Adoption, the Holidays, and Grief

 

By Josh Redfern, LCSW // Utah Director of Social Work

The fall/winter holidays can be a wonderful time. They can also come with some stress and reminders of difficulties. The traditions of focusing on family during these times can be great as we spend time with those we love. They can also, though, remind us of what we don’t have or what we have lost. It’s important to remember that in regards to adoption, too.

Perhaps all of those Christmas cards that go out talking about everyone’s families reminds a hopeful adoptive family of what they don’t yet have, or birth parents of what they have essentially lost. Maybe the holidays are always difficult for you, and waiting for placement or having placed just adds to the difficulty of the season.

Some thoughts on what to do if this is the case for you, or the case for someone you care about:

Don’t ignore it.
Allow yourself some time and space to grieve. Sometimes concentrated grieving (eg, giving yourself a specific time and place) can enable you to focus on other things later.
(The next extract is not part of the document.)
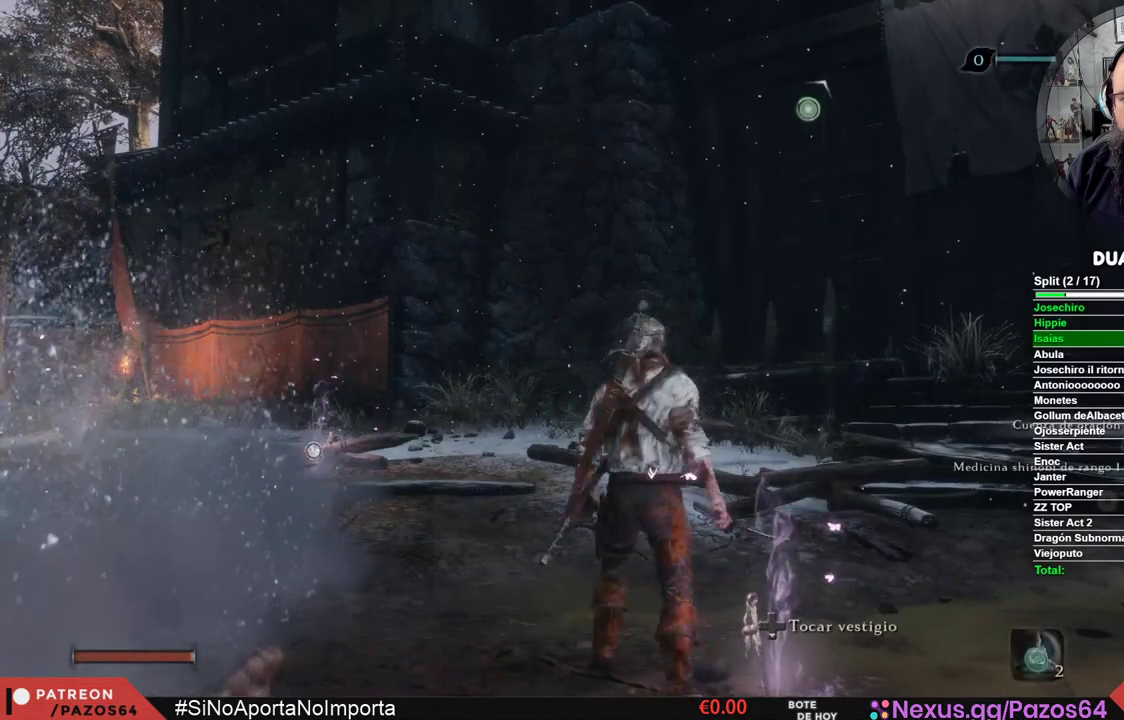
{"buttons": ["X"], "left_stick": "center", "right_stick": "center", "events": [[283, "left_stick", "center"]]}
Reach out to those you think may be struggling in this way.
Just let them know you understand that this time may be difficult. Some people don’t like being treated differently or as a “charity case,” but some acknowledgement and outpouring of love is acceptable to most people. You can’t FIX it all of the time, but we, as humans, often feel a little better when people see and accept how we feel.

Share the holiday with those you think may be struggling. Send your child’s birth family a gift, give them a call, Skype, etc. Let your child’s adoptive parents know that you love them. Exchange gifts with your birth children. Invite that hopeful adoptive parent over for hot chocolate.

These are just some general ideas. There’s tons more out there, but I think I most wanted to just acknowledge that things can be hard in the adoption triad around the holidays. If we remember that, we can be less harsh on ourselves and we can support each other.